[[ Material for the task, beginning ]]

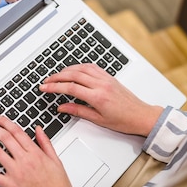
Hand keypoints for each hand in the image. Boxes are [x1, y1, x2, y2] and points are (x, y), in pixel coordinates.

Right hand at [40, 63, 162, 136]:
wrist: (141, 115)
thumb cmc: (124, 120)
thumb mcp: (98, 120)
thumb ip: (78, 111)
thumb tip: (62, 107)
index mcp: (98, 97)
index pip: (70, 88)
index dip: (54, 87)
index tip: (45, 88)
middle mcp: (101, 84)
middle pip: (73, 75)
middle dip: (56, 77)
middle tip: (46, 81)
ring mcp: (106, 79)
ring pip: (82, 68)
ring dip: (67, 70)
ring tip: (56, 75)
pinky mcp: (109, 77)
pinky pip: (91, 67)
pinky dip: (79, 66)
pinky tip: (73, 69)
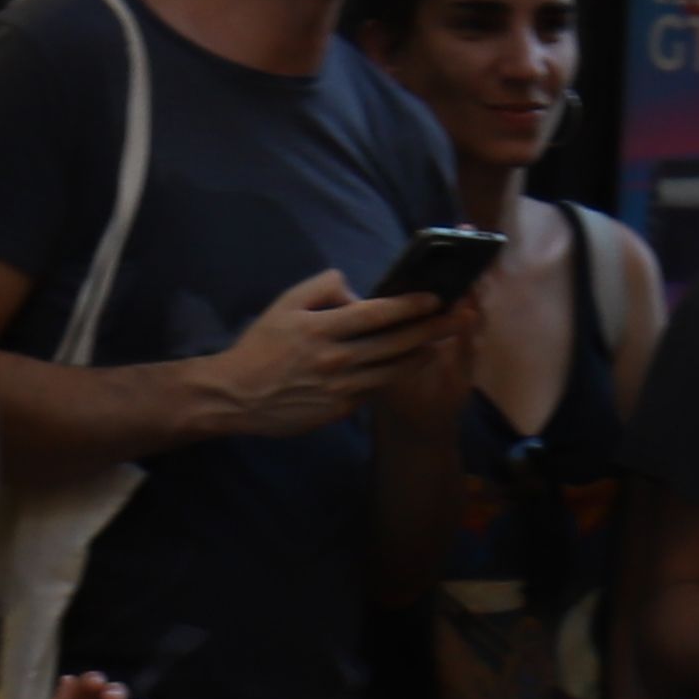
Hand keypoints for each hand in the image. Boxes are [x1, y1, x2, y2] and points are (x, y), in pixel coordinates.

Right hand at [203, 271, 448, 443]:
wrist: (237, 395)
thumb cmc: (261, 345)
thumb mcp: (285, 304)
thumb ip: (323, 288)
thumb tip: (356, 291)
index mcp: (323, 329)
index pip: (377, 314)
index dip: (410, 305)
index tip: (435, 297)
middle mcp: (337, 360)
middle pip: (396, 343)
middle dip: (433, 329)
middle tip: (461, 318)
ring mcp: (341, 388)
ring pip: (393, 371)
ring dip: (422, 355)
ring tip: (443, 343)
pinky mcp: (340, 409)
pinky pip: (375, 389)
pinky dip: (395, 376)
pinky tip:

[[ Material for the task, end ]]

Instructions to follow = Select every line above that contains the word "ring", and copy it.

Reply =
ring mcp: (106, 79)
ring pip: (82, 68)
ring dip: (67, 70)
ring tip: (56, 75)
ring mcp: (341, 388)
ring pip: (393, 371)
ring dip: (422, 355)
ring tip: (443, 343)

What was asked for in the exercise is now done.